**HOW TO COMPLETE THIS TASK:**
Set down every line of the data, unchanged and complete.

****************

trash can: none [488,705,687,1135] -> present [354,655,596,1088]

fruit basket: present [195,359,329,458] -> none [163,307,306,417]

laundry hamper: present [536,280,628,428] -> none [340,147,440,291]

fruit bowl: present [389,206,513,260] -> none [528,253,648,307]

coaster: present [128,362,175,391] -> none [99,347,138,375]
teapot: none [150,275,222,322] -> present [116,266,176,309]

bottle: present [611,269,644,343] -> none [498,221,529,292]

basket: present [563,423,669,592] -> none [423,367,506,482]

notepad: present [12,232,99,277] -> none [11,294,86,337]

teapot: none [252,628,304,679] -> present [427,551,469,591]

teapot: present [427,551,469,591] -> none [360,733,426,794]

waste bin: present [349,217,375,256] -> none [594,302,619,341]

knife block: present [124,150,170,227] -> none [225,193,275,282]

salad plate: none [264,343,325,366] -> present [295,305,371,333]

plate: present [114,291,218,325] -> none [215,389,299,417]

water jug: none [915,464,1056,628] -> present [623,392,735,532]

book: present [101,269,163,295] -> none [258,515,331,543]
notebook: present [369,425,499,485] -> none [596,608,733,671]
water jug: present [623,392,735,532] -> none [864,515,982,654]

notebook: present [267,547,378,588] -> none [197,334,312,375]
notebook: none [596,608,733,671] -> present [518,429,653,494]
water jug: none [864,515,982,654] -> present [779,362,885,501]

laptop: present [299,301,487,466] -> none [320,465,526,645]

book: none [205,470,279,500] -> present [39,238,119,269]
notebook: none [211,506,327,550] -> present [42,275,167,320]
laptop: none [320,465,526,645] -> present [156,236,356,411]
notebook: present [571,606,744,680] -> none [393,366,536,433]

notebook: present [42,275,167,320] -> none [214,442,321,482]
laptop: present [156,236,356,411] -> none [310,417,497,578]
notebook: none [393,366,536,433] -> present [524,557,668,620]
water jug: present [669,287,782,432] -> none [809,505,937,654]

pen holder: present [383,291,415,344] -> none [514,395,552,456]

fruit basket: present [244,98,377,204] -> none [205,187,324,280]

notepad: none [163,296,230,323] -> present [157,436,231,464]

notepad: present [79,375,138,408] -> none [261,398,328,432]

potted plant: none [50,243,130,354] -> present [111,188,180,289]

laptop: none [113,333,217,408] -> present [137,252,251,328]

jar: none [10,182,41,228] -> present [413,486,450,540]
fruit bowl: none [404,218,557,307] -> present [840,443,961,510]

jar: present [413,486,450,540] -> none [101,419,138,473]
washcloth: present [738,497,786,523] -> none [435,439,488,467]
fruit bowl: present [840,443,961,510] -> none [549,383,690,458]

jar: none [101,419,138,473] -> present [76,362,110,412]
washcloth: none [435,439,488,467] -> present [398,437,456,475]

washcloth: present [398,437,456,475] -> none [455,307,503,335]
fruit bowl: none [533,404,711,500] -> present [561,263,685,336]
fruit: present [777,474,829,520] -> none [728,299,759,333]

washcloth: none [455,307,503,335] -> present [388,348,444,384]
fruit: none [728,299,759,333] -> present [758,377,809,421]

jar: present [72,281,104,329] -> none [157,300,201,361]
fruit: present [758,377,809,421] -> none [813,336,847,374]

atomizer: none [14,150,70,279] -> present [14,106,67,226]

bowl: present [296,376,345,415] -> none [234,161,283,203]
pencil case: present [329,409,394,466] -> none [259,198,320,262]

****************

**ANSWER TO THIS EXERCISE:**
trash can: none [488,705,687,1135] -> present [354,655,596,1088]

fruit basket: present [195,359,329,458] -> none [163,307,306,417]

laundry hamper: present [536,280,628,428] -> none [340,147,440,291]

fruit bowl: present [389,206,513,260] -> none [528,253,648,307]

coaster: present [128,362,175,391] -> none [99,347,138,375]
teapot: none [150,275,222,322] -> present [116,266,176,309]

bottle: present [611,269,644,343] -> none [498,221,529,292]

basket: present [563,423,669,592] -> none [423,367,506,482]

notepad: present [12,232,99,277] -> none [11,294,86,337]

teapot: none [252,628,304,679] -> present [427,551,469,591]

teapot: present [427,551,469,591] -> none [360,733,426,794]

waste bin: present [349,217,375,256] -> none [594,302,619,341]

knife block: present [124,150,170,227] -> none [225,193,275,282]

salad plate: none [264,343,325,366] -> present [295,305,371,333]

plate: present [114,291,218,325] -> none [215,389,299,417]

water jug: none [915,464,1056,628] -> present [623,392,735,532]

book: present [101,269,163,295] -> none [258,515,331,543]
notebook: present [369,425,499,485] -> none [596,608,733,671]
water jug: present [623,392,735,532] -> none [864,515,982,654]

notebook: present [267,547,378,588] -> none [197,334,312,375]
notebook: none [596,608,733,671] -> present [518,429,653,494]
water jug: none [864,515,982,654] -> present [779,362,885,501]

laptop: present [299,301,487,466] -> none [320,465,526,645]

book: none [205,470,279,500] -> present [39,238,119,269]
notebook: none [211,506,327,550] -> present [42,275,167,320]
laptop: none [320,465,526,645] -> present [156,236,356,411]
notebook: present [571,606,744,680] -> none [393,366,536,433]

notebook: present [42,275,167,320] -> none [214,442,321,482]
laptop: present [156,236,356,411] -> none [310,417,497,578]
notebook: none [393,366,536,433] -> present [524,557,668,620]
water jug: present [669,287,782,432] -> none [809,505,937,654]

pen holder: present [383,291,415,344] -> none [514,395,552,456]

fruit basket: present [244,98,377,204] -> none [205,187,324,280]

notepad: none [163,296,230,323] -> present [157,436,231,464]

notepad: present [79,375,138,408] -> none [261,398,328,432]

potted plant: none [50,243,130,354] -> present [111,188,180,289]

laptop: none [113,333,217,408] -> present [137,252,251,328]

jar: none [10,182,41,228] -> present [413,486,450,540]
fruit bowl: none [404,218,557,307] -> present [840,443,961,510]

jar: present [413,486,450,540] -> none [101,419,138,473]
washcloth: present [738,497,786,523] -> none [435,439,488,467]
fruit bowl: present [840,443,961,510] -> none [549,383,690,458]

jar: none [101,419,138,473] -> present [76,362,110,412]
washcloth: none [435,439,488,467] -> present [398,437,456,475]

washcloth: present [398,437,456,475] -> none [455,307,503,335]
fruit bowl: none [533,404,711,500] -> present [561,263,685,336]
fruit: present [777,474,829,520] -> none [728,299,759,333]

washcloth: none [455,307,503,335] -> present [388,348,444,384]
fruit: none [728,299,759,333] -> present [758,377,809,421]

jar: present [72,281,104,329] -> none [157,300,201,361]
fruit: present [758,377,809,421] -> none [813,336,847,374]

atomizer: none [14,150,70,279] -> present [14,106,67,226]

bowl: present [296,376,345,415] -> none [234,161,283,203]
pencil case: present [329,409,394,466] -> none [259,198,320,262]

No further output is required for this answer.